DIRECTIONS FOR THIS TASK:
Print the material below verbatim, from the line containing "## Installation Instructions" through its last line, both ends included. Leave out the pictures.
----
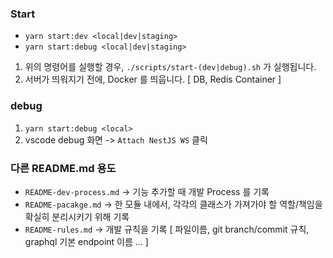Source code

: ### Start

- `yarn start:dev <local|dev|staging>`
- `yarn start:debug <local|dev|staging>`

1. 위의 명령어를 실행할 경우, `./scripts/start-(dev|debug).sh` 가 실행됩니다.
2. 서버가 띄워지기 전에, Docker 를 띄웁니다. [ DB, Redis Container ]

### debug

1. `yarn start:debug <local>`
2. vscode debug 화면 -> `Attach NestJS WS` 클릭

### 다른 README.md 용도

- `README-dev-process.md` -> 기능 추가할 때 개발 Process 를 기록
- `README-pacakge.md` -> 한 모듈 내에서, 각각의 클래스가 가져가야 할 역할/책임을 확실히 분리시키기 위해 기록
- `README-rules.md` -> 개발 규칙을 기록 [ 파일이름, git branch/commit 규칙, graphql 기본 endpoint 이름 ... ]
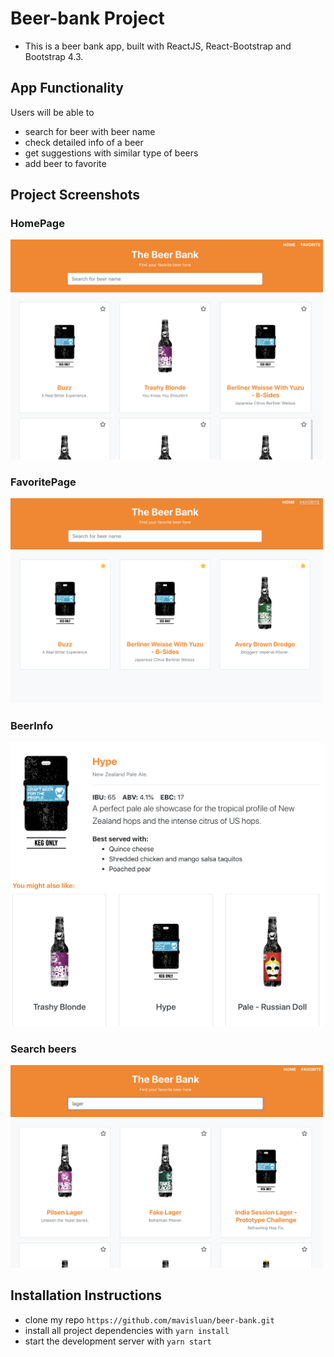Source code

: # Beer-bank Project
- This is a beer bank app, built with ReactJS, React-Bootstrap and Bootstrap 4.3. 


## App Functionality
Users will be able to 
- search for beer with beer name
- check detailed info of a beer
- get suggestions with similar type of beers 
- add beer to favorite


## Project Screenshots
### HomePage
<img src='src/icons/home-page.png' width='500'>


### FavoritePage
<img src='src/icons/favorite-page.png' width='500'>


### BeerInfo
<img src='src/icons/beer-info.png' width='500'>

### Search beers
<img src='src/icons/search.png' width='500'>

## Installation Instructions
* clone my repo `https://github.com/mavisluan/beer-bank.git`
* install all project dependencies with `yarn install`
* start the development server with `yarn start`

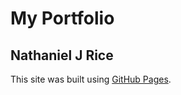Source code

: # My Portfolio
## Nathaniel J Rice

This site was built using [GitHub Pages](https://pages.github.com/).

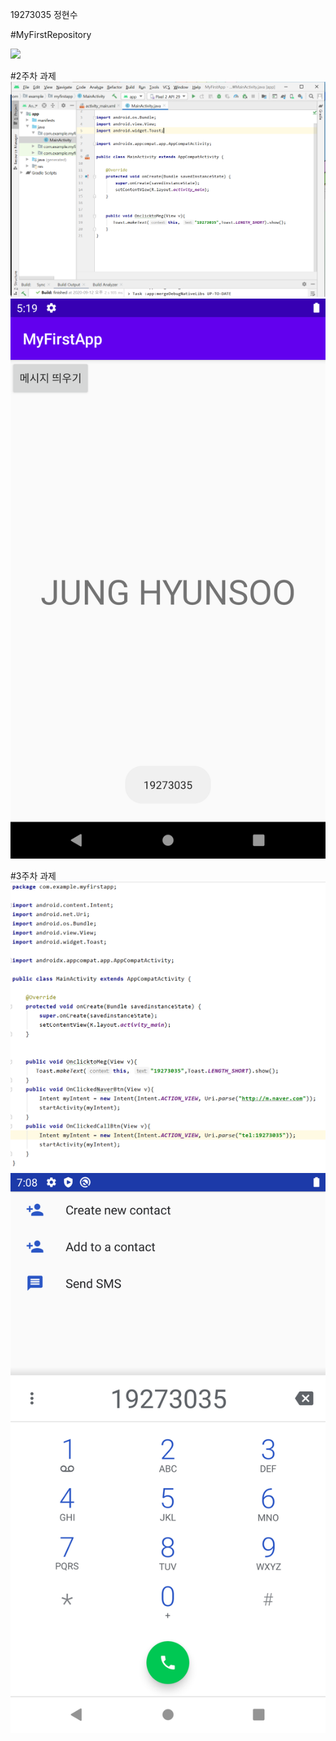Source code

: 19273035 정현수

#MyFirstRepository

<img width="" height="" src="./Png/coco.png"></img>

#2주차 과제
<img width="" height="" src="./Png/jungsarah.PNG"></img>
<img width="" height="" src="./Png/phone.png.png"></img>

#3주차 과제
<img width="" height="" src="./Png/capstone3.PNG"></img>
<img width="" height="" src="./Png/phone3.png"></img>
----
WRITTEN SOLUTION:
## Installation Instructions
* clone my repo `https://github.com/mavisluan/beer-bank.git`
* install all project dependencies with `yarn install`
* start the development server with `yarn start`

Source code

: # My Portfolio
## Nathaniel J Rice

This site was built using [GitHub Pages](https://pages.github.com/).

Source code

: 19273035 정현수

#MyFirstRepository

<img width="" height="" src="./Png/coco.png"></img>

#2주차 과제
<img width="" height="" src="./Png/jungsarah.PNG"></img>
<img width="" height="" src="./Png/phone.png.png"></img>

#3주차 과제
<img width="" height="" src="./Png/capstone3.PNG"></img>
<img width="" height="" src="./Png/phone3.png"></img>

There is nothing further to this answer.